Yes, with the same compression ratio gasoline engines would be more efficient, but I don't live in unicorn would-a could-a should-a world so I go by what the real world has. Diesel fuel itself allows for much higher compression ratios making the diesel compression ignition more efficient at utilizing more out of a drop of fuel than spark ignition.

I disagree on the emissions thing. As technology increases, I see less emissions devices on future diesels. Cummins has already deleted the EGR on their current ISL engines and only utilizing SCR making the engines more efficient and better performance. they already have plans to do the same for other engines on their line up including the ISB 6.7L.

The DI gasoline engines are no longer regulated to a 14.7 air/fuel ratio nor is the compression ratio limited. Preignition can't happen without fuel being injected.

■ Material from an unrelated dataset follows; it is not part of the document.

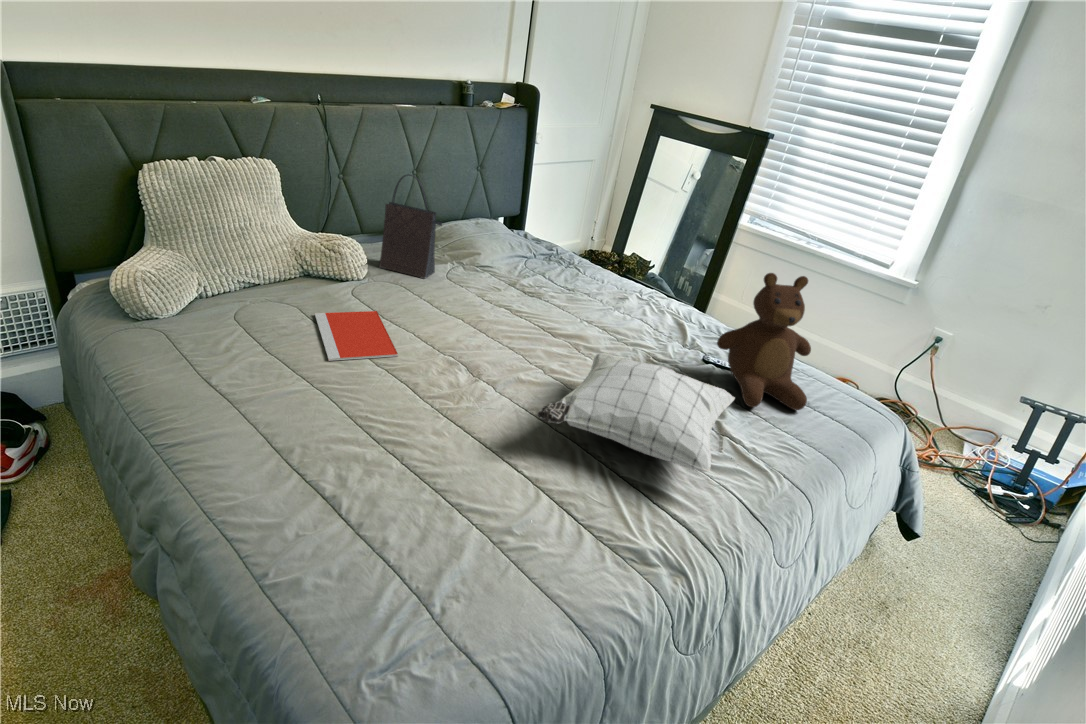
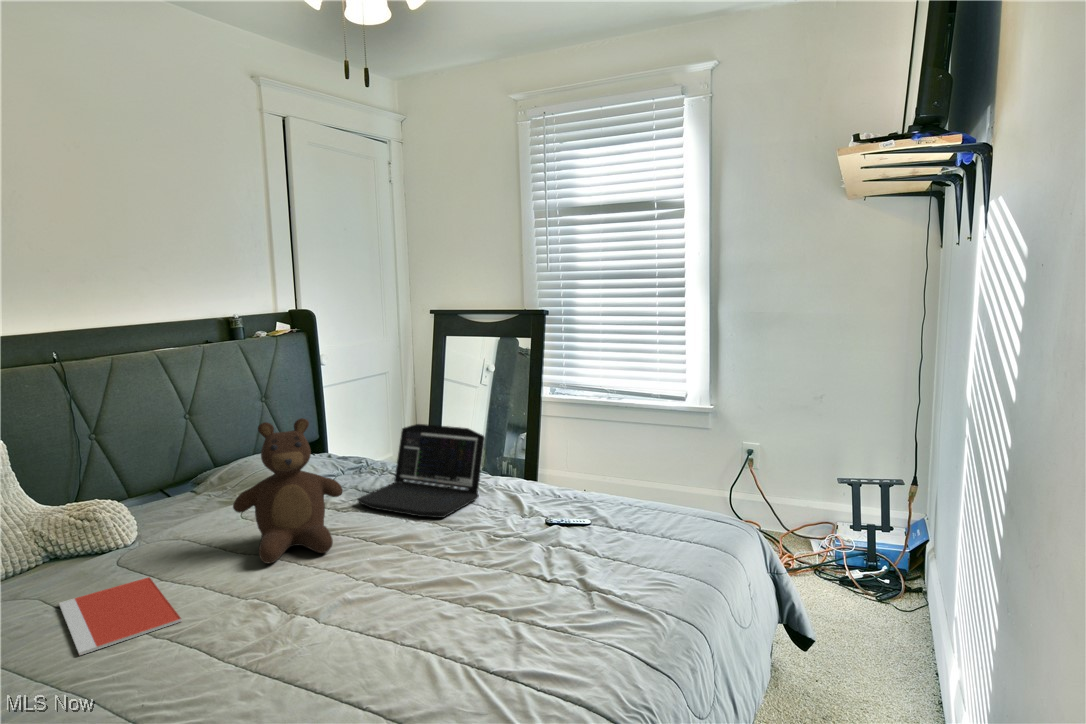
handbag: present [379,174,442,278] -> none [149,413,225,529]
laptop: none [543,233,669,327] -> present [357,424,485,518]
teddy bear: present [717,273,811,410] -> present [233,418,343,564]
pillow: present [537,353,735,472] -> none [371,531,590,635]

Hopefully emission equipment for the diesels will become simpler and less taxing on fuel economy but until they can get rid of the DPF and the DEF there is an efficiency tax that the diesel has to pay.

ShinerBock wrote:
If you want to compare a diesel and gas engines with similar displacement, bore/stroke, duty cycle, and technology then you can compare the Audi 3.0L turbocharged diesel and gas engine.

Audi 3.0L Diesel
240 hp
428 lb-ft


Audi 3.0L Gas DI
354 hp
369 lb-ft

That is a good comparison.

I believe the potential is there for making higher torque with a gasoline engine but it becomes kind of futile. For instance say Ford decides they want to make a gasoline engine to put in a F350. They will consider how fast it needs to be able to pull a 20,000 lb trailer up the Ike and determine the truck needs to make say 450 HP. The operating rpm range of a gasoline engine easily allows for that HP to be made at 5000 rpm. Therefore the size of the engine and level of boost is determined to be much smaller than a turbo charged diesel designed for the same use. If they were to decide to make a 6.7 liter turbocharged gasoline engine with a peak torque of 900 lbft of torque at 1700 rpm they would have a 900 HP monster that would require a radiator larger than the one on our Kenworth to keep things cool. So in other words because the nature of gasoline engines so easily allows for them to make HP at a higher rpm it is unlikely that the manufacturers will ever build the gasoline engines to produce the same gobs of torque they design into the diesel.